Statement by North Carolina Program Manager Ridge Graham:
“This is a shameful but entirely foreseeable request from Duke Energy and other utilities. Duke’s framing of coal ash ignores the harm that the concentrated toxic heavy metals cause to the hard-working rural and suburban communities that live where Duke and other utilities have built these irresponsible and unsafe impoundments. Elementary schools and daycares across North Carolina that have used coal ash for structural fill have since excavated the ash in order to make playgrounds safer for children.
“Additionally, many of these impoundments are held up by old, earthen dams that are susceptible to failure — which has resulted in catastrophic damages. Undoing these rules, which were unsuccessfully challenged in court, will further delay the cleanup process and make it more expensive and difficult in the future. Communities nationwide should receive the same benefits as those in the Carolinas who fought for strong state laws and agreements to clean up contaminated drinking water from Duke’s impoundments.”

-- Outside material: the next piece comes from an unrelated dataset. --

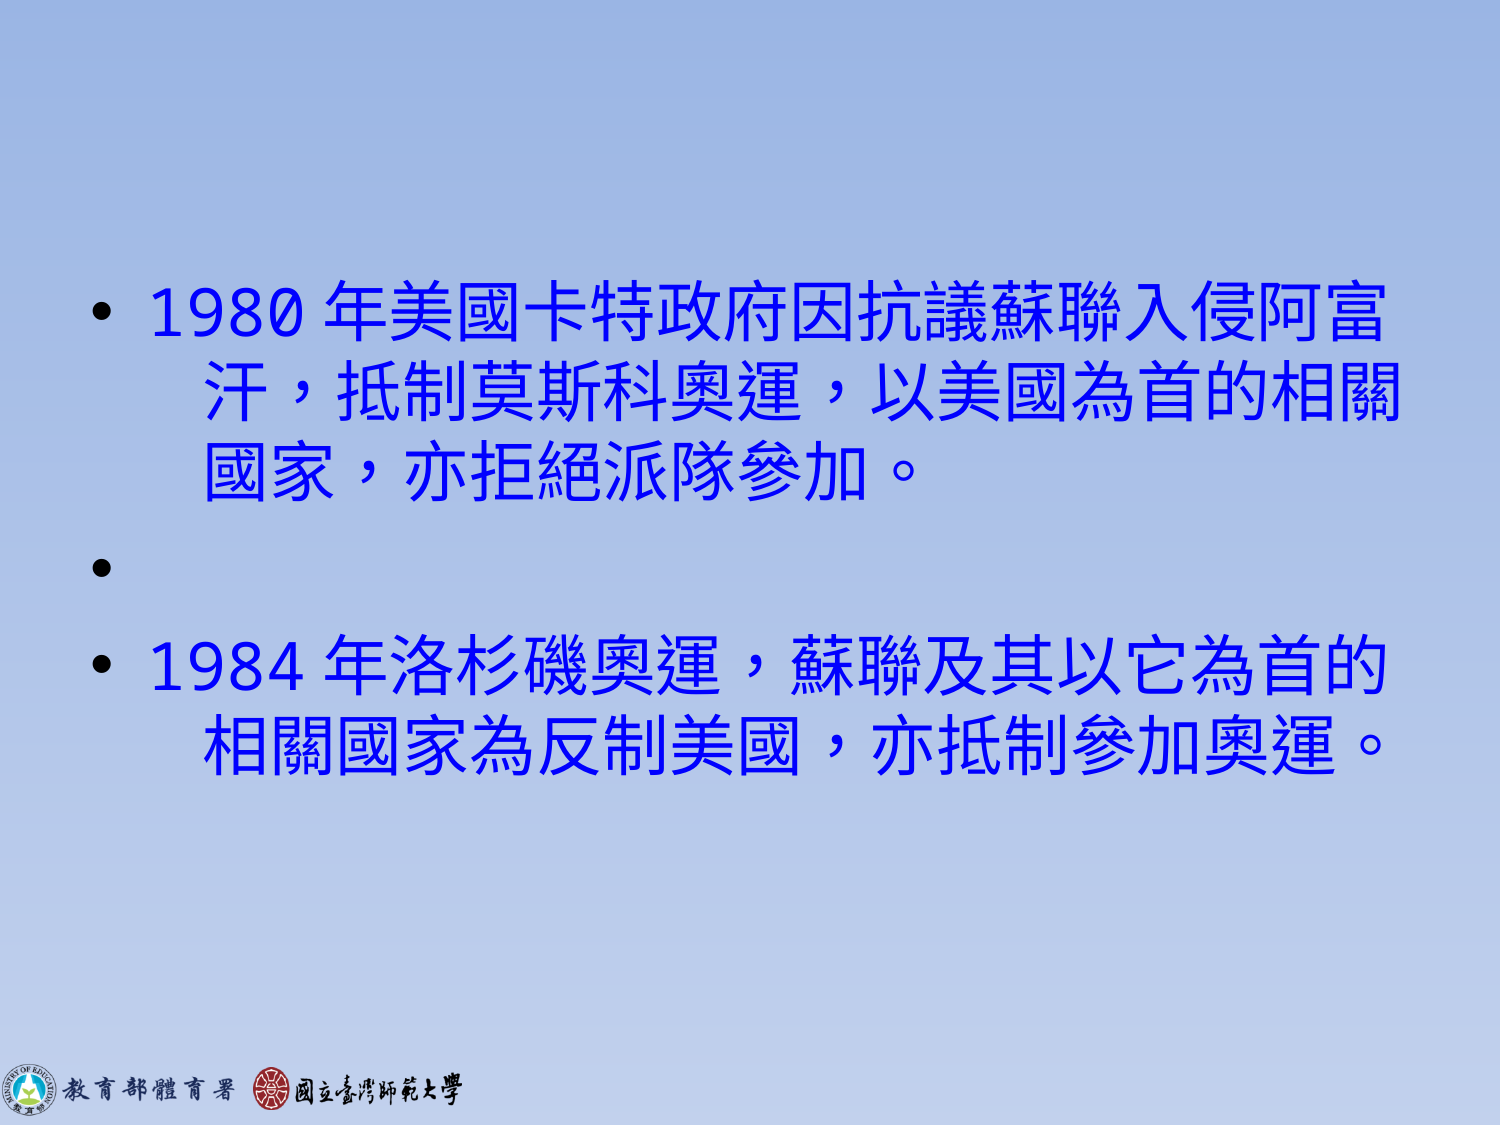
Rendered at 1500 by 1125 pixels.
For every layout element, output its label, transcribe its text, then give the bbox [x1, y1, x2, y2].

list 1980年美國卡特政府因抗議蘇聯入侵阿富汗，抵制莫斯科奧運，以美國為首的相關國家，亦拒絕派隊參加。 1984年洛杉磯奧運，蘇聯及其以它為首的相關國家為反制美國，亦抵制參加奧運。 [75, 262, 1426, 1005]
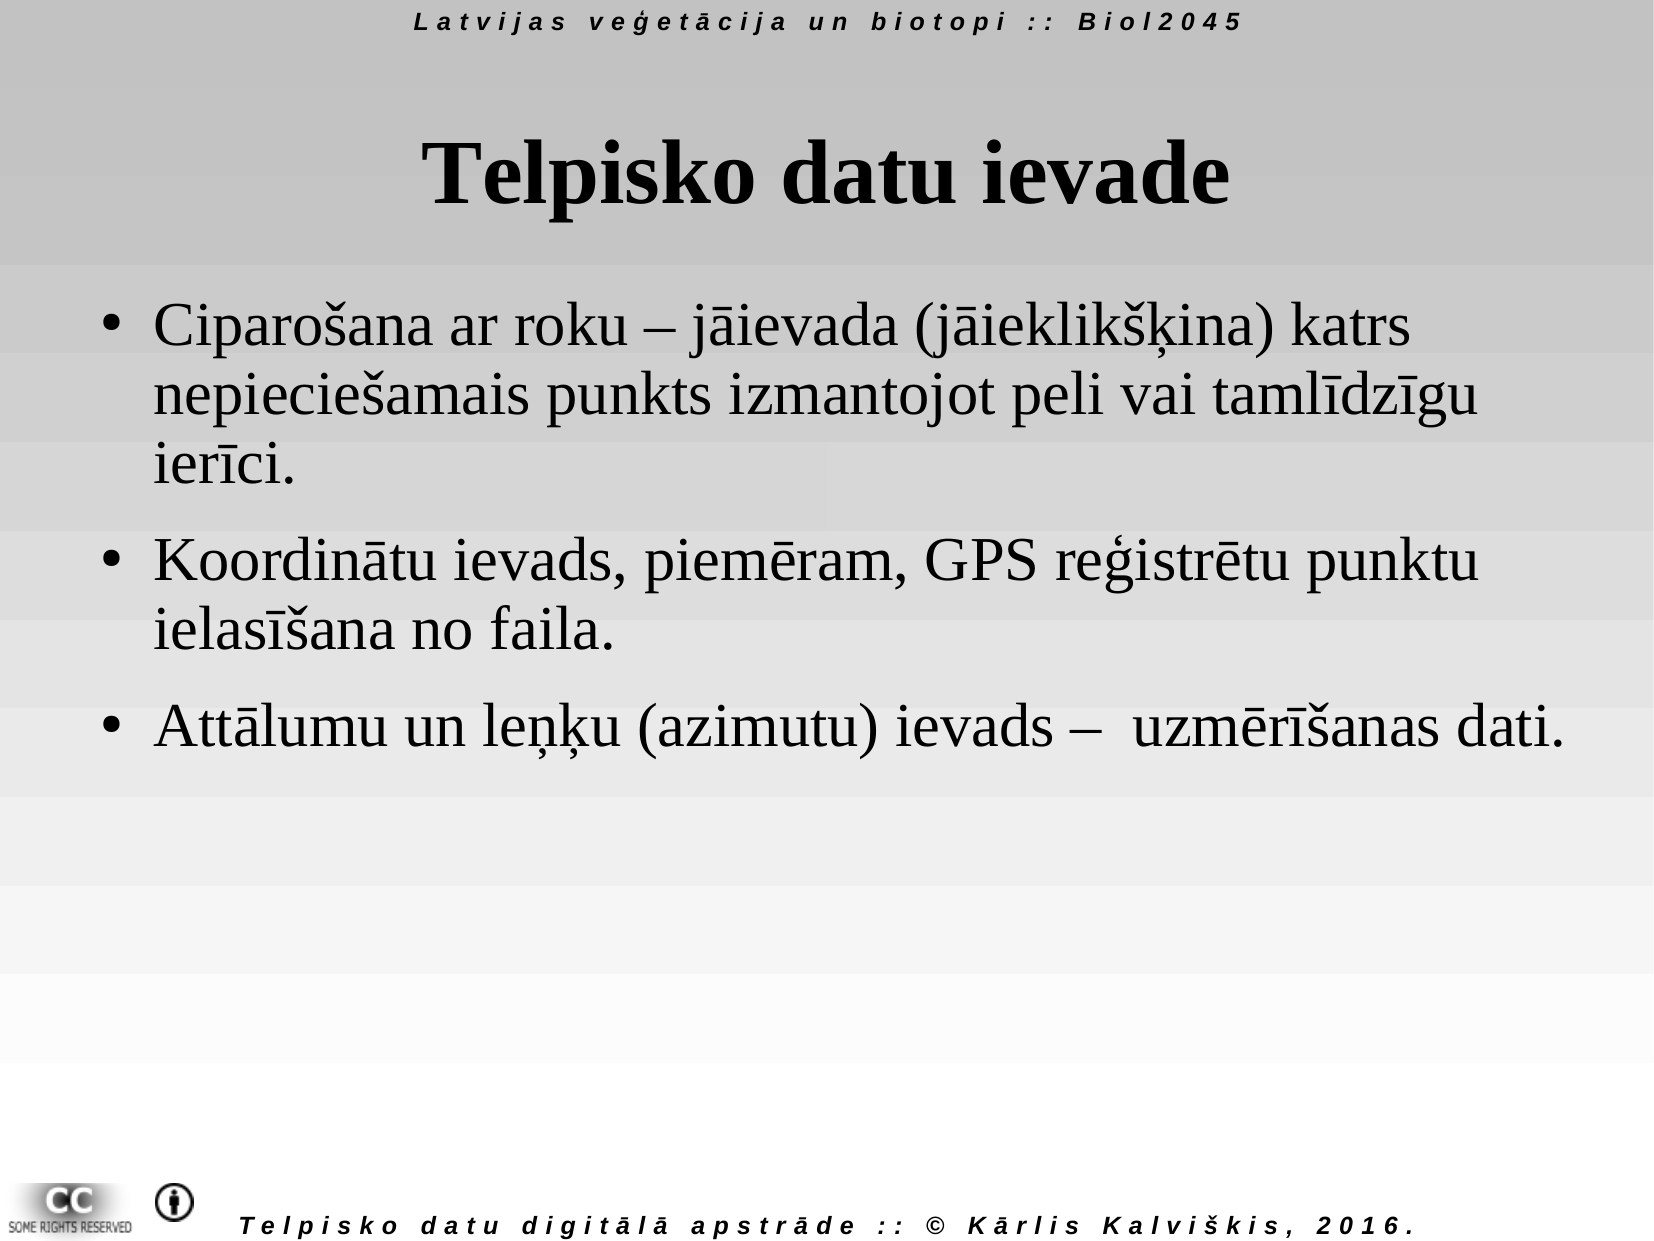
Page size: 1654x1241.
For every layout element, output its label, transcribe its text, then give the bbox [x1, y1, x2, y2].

Statement by Virginia Campaign Coordinator Matt Allenbaugh:
“We hear so often in Southwest Virginia from people who are struggling with high utility bills. Their bills are unaffordably high not because there are too many regulations, but because electric utilities can pass through the entire cost of the fuels they burn to produce electricity to customers. This shows up on customers’ monthly bills as a fuel adjustment clause. It is disingenuous of these companies to cite the cost of electricity as a reason to rescind these regulations when doing so would extend the life of coal plants that are already uneconomic. These utilities could invest in lower-cost wind and solar, which has no fuel cost to pass along, but instead want to keep on burning coal and gas, more of the same technology that caused the high rates in the first place.”